Smith showed us around multiple areas in the cemetery where the voles had infiltrated areas near headstones. Many of the burrows had already been filled with sand in an attempt to fix the issue.

“You’ll definitely notice vole activity more when the grass isn’t growing,” says Smith. “And so without water in the spring, the grass isn’t going to grow as vigorous, and that’s one of the reasons they’re more noticeable in the spring.”

The city has bought a machine to pump carbon monoxide into the cemetery’s vole burrows, which staff says will help tame the issue and protect above-ground animals such as cats and birds.

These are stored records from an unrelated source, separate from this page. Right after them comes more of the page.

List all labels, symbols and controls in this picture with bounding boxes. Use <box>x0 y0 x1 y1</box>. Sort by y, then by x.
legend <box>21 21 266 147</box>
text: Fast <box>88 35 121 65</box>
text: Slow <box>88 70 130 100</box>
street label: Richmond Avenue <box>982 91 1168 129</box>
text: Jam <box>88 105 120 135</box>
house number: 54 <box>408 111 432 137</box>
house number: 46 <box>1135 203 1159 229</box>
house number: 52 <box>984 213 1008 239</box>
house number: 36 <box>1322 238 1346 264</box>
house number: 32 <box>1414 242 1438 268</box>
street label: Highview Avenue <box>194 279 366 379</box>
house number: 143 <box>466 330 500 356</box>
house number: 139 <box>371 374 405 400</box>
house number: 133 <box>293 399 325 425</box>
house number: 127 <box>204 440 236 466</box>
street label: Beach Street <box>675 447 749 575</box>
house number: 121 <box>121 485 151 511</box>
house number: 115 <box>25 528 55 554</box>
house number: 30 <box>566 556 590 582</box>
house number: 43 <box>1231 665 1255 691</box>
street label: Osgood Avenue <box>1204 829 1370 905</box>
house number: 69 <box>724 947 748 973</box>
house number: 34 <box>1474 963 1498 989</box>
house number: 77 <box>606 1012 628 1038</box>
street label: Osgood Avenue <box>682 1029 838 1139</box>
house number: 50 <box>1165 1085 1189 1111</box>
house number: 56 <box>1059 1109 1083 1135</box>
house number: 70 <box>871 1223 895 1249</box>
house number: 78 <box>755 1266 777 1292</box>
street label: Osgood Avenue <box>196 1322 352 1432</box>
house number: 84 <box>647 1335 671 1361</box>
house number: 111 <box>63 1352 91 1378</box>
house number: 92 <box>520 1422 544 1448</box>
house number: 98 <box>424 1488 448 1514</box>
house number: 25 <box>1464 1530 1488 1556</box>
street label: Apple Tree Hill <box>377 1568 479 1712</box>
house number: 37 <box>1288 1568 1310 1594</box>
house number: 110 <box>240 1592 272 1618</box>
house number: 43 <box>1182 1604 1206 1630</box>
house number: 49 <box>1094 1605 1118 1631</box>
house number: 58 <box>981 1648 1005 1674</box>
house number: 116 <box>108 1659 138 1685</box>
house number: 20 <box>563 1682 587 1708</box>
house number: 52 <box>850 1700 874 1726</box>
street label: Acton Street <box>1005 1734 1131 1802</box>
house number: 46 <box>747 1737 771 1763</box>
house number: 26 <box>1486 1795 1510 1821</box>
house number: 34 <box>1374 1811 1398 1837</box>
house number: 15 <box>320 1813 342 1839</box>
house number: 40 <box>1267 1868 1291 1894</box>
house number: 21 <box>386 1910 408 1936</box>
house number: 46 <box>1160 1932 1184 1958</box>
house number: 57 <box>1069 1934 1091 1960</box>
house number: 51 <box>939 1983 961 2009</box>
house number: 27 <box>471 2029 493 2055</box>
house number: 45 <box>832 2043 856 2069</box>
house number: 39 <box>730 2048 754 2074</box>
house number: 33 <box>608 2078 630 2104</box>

“You stick it down in the hole, and then as smoke comes out of the ground and different holes clog that up, the carbon monoxide will kill everything under the ground,” says P.J. Holm, Parks and Recreation superintendent. “That’s better for us because we have a lot of animals. We have a lot of things like birds and hawks and owls that feed off of that stuff, and it doesn’t poison them.”

Walking through the cemetery, we came across the gravestones of Graves’ parents, Ben and Margaret Plastino, and her grandfather, Benjamin Plastino. As Graves said – the sod had been dug up, but this time, fresh new grass sat on top of where the vole damage used to be.

newsod
The Plastinos’ family graves after new sod was added. | Jordan Wood, EastIdahoNews.com

“This whole area was pretty much inundated with a population of voles, so much so that we decided to cut the sod out and then relay sod,” said Smith. “And that’s one of the reasons (the grass) looks so long right now — we have to let the sod establish itself before we can run our heavy mowers over the top of it.”

Scott Davis, the cemetery sexton, says workers are doing their best to protect the resting places of the public – including their own family and friends.

“I just want people to know that their loved ones, that we care for them, because we have loved ones that are out here as well. We have a stake in this, too,” says Davis. “And we’re doing everything we can to try to get control of this. But all of our staff, pretty much everyone, has someone in here we know. So we definitely take care of this place.”